## EXCERPT TO READ
══════════════════════════════
Description
Mitochondrial Sirtuin Network Reveals Dynamic SIRT3-dependent Deacetylation in Response to Membrane Depolarization
Yang Wen1, Seungmin Jeong1, Koji Nagasawa1,2, Sebastian D Hayes1, Christian Munch1, Mark P. Jedrychowski1, Virginia Guarani1, F. Kyle Satterstrom1, Sejal Kamlesh Vyas1; Yingjie Xu3, Steven P. Gygi1, J. Wade Harper1, and Marcia C Haigis1*
1Department of Cell Biology, Harvard Medical School, Boston, MA, USA, 02115
2Cardiovascular and Metabolic Drug Discovery Unit, Takeda Pharmaceutical Company Limited, Kanagawa 251-8555, Japan
3Vascular Biology Program, Boston Children's Hospital, Harvard Medical School, Boston, MA, USA, 02115
*Corresponding author: marcia_haigis@hms.harvard.edu
The mitochondrial sirtuins, SIRT3-5, maintain energy homeostasis during nutrient and cellular stress, and their dysfunction has been implicated in human diseases, ranging from diabetes to cancer. We employ systematic proteomics to describe the mitochondrial sirtuin interaction landscape. Mitochondrial sirtuins display both overlapping and unique interaction partners. SIRT3 presents the most extensive and most diverse collection of binding targets, linking this key enzyme to energy metabolism, protein turnover, and nucleic acid biology. Furthermore, our studies uncovered a new mechanism by which SIRT3 is regulated in response to mitochondrial stress. We found that SIRT3 forms a unique association with Complex V that is destabilized with low mitochondrial membrane potential. Moreover, a decrease of mitochondrial membrane potential changes the topology of the SIRT3 interactome. We further revealed this regulation of SIRT3 plays a role in maintaining mitochondrial energy homeostasis.
══════════════════════════════
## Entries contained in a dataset
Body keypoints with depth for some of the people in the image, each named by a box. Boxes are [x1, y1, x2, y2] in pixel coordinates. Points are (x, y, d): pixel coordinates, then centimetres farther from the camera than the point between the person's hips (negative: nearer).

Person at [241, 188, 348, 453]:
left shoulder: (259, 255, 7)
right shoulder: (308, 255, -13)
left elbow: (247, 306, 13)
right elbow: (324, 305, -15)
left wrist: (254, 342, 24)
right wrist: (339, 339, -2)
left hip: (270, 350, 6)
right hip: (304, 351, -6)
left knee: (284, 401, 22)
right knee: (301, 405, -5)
══════════════════════════════
## THE TASK
Echo back the entire abstract on mitochondrial sirtuins word for word. The entries are separate material, apart from the abstract on mitochondrial sirtuins.

## WRITTEN RESPONSE
Description
Mitochondrial Sirtuin Network Reveals Dynamic SIRT3-dependent Deacetylation in Response to Membrane Depolarization
Yang Wen1, Seungmin Jeong1, Koji Nagasawa1,2, Sebastian D Hayes1, Christian Munch1, Mark P. Jedrychowski1, Virginia Guarani1, F. Kyle Satterstrom1, Sejal Kamlesh Vyas1; Yingjie Xu3, Steven P. Gygi1, J. Wade Harper1, and Marcia C Haigis1*
1Department of Cell Biology, Harvard Medical School, Boston, MA, USA, 02115
2Cardiovascular and Metabolic Drug Discovery Unit, Takeda Pharmaceutical Company Limited, Kanagawa 251-8555, Japan
3Vascular Biology Program, Boston Children's Hospital, Harvard Medical School, Boston, MA, USA, 02115
*Corresponding author: marcia_haigis@hms.harvard.edu
The mitochondrial sirtuins, SIRT3-5, maintain energy homeostasis during nutrient and cellular stress, and their dysfunction has been implicated in human diseases, ranging from diabetes to cancer. We employ systematic proteomics to describe the mitochondrial sirtuin interaction landscape. Mitochondrial sirtuins display both overlapping and unique interaction partners. SIRT3 presents the most extensive and most diverse collection of binding targets, linking this key enzyme to energy metabolism, protein turnover, and nucleic acid biology. Furthermore, our studies uncovered a new mechanism by which SIRT3 is regulated in response to mitochondrial stress. We found that SIRT3 forms a unique association with Complex V that is destabilized with low mitochondrial membrane potential. Moreover, a decrease of mitochondrial membrane potential changes the topology of the SIRT3 interactome. We further revealed this regulation of SIRT3 plays a role in maintaining mitochondrial energy homeostasis.